■ Goal of the exercise:
Once you reach the line containing "fx_px: 2292" in the data below, restate each line word for word up to and including the one containing "exposure_s: 1/1714".

(Data items)
/---

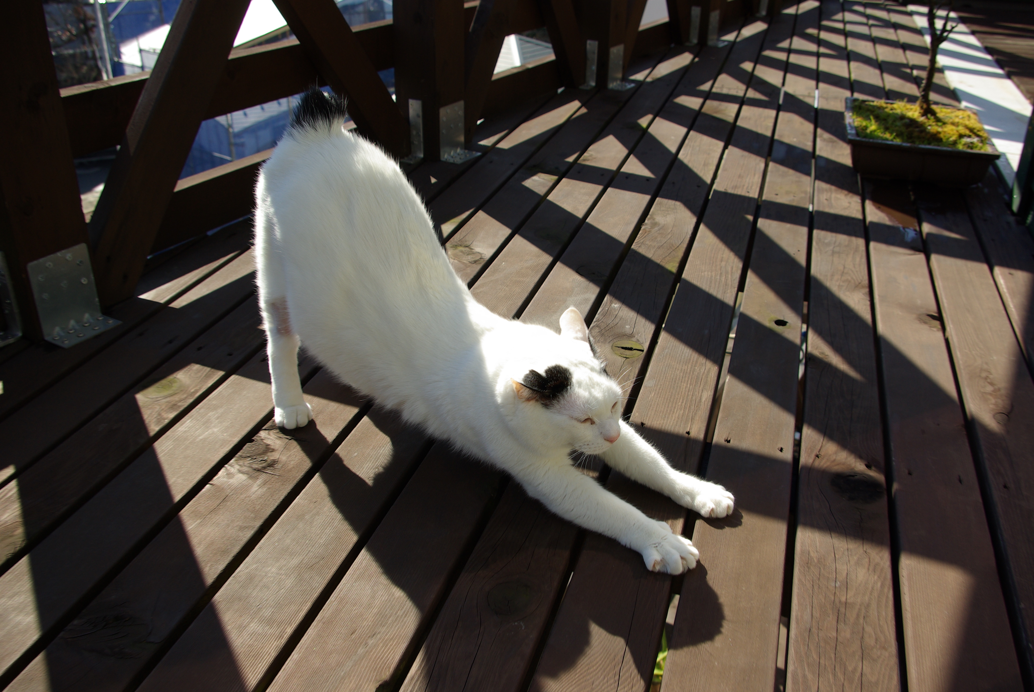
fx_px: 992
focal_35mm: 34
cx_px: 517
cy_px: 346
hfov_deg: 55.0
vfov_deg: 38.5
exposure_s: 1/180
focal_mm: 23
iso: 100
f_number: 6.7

\---
/---

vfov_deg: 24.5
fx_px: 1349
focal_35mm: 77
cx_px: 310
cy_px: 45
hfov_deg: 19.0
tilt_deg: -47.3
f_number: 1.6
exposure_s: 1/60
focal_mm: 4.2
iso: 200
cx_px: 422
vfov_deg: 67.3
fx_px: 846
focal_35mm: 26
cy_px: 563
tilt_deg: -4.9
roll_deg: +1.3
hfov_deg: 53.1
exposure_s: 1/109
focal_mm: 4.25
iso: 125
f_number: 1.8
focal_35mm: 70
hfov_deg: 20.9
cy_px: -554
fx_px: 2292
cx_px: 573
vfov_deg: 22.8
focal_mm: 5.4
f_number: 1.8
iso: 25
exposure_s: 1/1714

\---

■ Answer box:
fx_px: 2292
cx_px: 573
vfov_deg: 22.8
focal_mm: 5.4
f_number: 1.8
iso: 25
exposure_s: 1/1714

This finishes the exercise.